Pondering: can the day's (creative) work be considered honest only when you combine the discipline of showing up with the willingness to set aside the perceived expectations of yourself and the imaginary audience and follow – without thought of gain or productivity or any other artificial metric – the path of your inspiration even if, at day’s end, it led you down a (temporarily) unusable path? Leaning towards probably…

tracks

The sameness of my days keeps me sane until I think about it: the perpetual repetition, the same thing day in and out. Remembering something from ZEN MIND, BEGINNER'S MIND about not looking down at the track: summers tend to open up too much time to look down.

Maybe it's that I'm jamming everything that I consider to be forward motion (writing) into a single morning chunk – basically 0445 to 0745, which I do love: not only is it the closest I can get to working at night but the knowledge that this is all I get tends to cultivate deeper focus – and the surplus of time outside of that – shock of shocks, I do want to spend time with my wife for the three months she's a.) not drowning in the needs of seventy-five representatives of the future and b.) I don't have to worry about her being shot for doing so. But she's on her break, which is necessary for her – even if I don't do well with breaks.

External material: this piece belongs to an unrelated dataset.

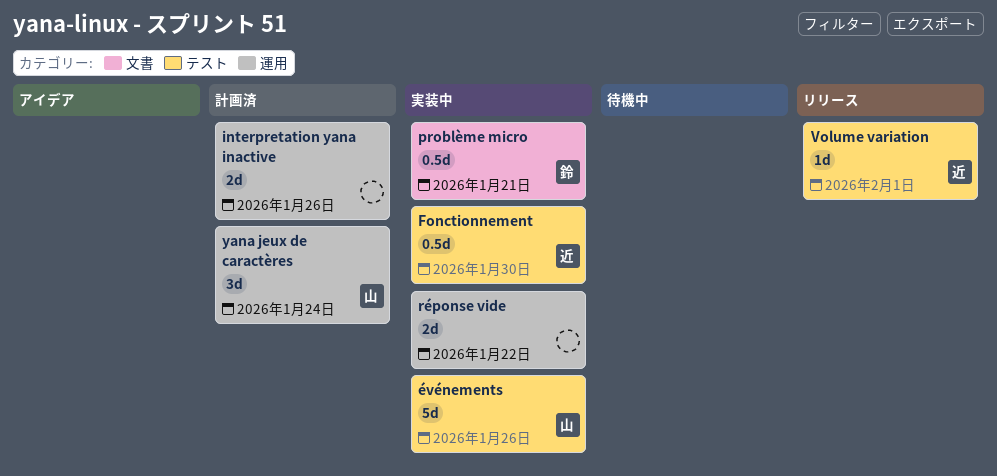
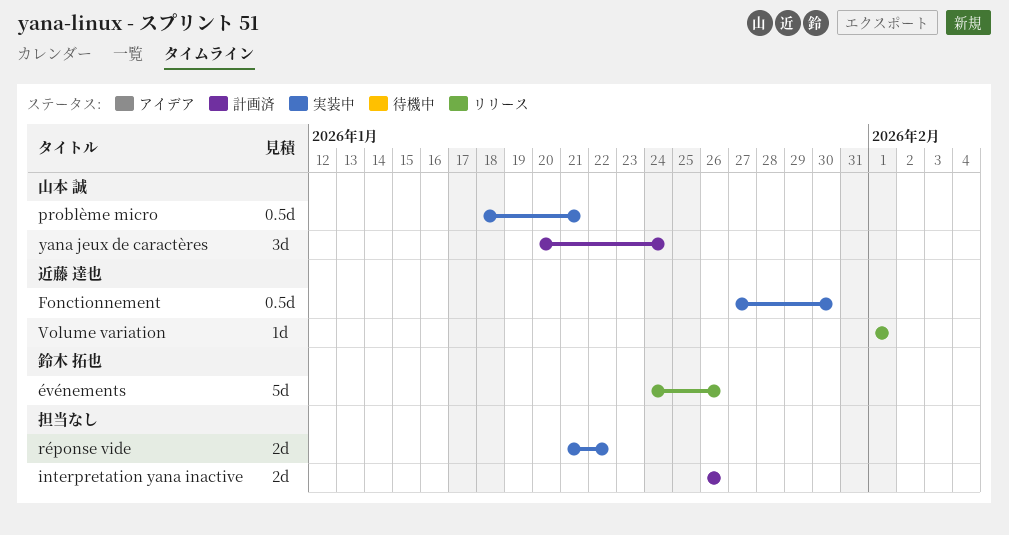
problème micro, owner: 鈴木 拓也 -> 山本 誠
événements, status: 実装中 -> リリース
événements, owner: 山本 誠 -> 鈴木 拓也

Also: this could be a symptom of withdrawal from social media – as much as I love Mastodon and the Fediverse and what it means and what it stands for, it's still social media – and the perception that it, social media, was part of the forward motion, my only option for opportunity in this backwoods hell. It wasn't and isn't: the only thing that moves me forward is doing The Work and sharing it here or in the NL but I'll cut myself some slack (my therapist would be proud): when you've spent the last decade and a half hooked on an addictive substance like social media, coming off of it and finding clarity in the space the release allows will take some time. It took me eleven tries to quit smoking, after all.

Head up, walk the track. Don't look down.

hours and roles

For too long, I realize (only) now, I've hacked and slashed my day and my life into the artifice of hours and of roles – writer, husband, dog-dad, collector, grandson, son-in-law, (I gave up on being a son long ago), caretaker, family member, etc etc – and it's done me no good: everything, every inhabitation of each, felt like a performance done by a husk waiting – desiring, only – to be swept away to the next inhabitation, the next gig, in the hopes that one of them might feel like the real me.

Reality is that they are all me and that I am all of them and more, simultaneously: there can be no separation, no selective inhabitation between them; to pretend otherwise is to live an illusion, life as a half-hearted performance on a splintered stage to polite golf claps and patronizing pats on the head.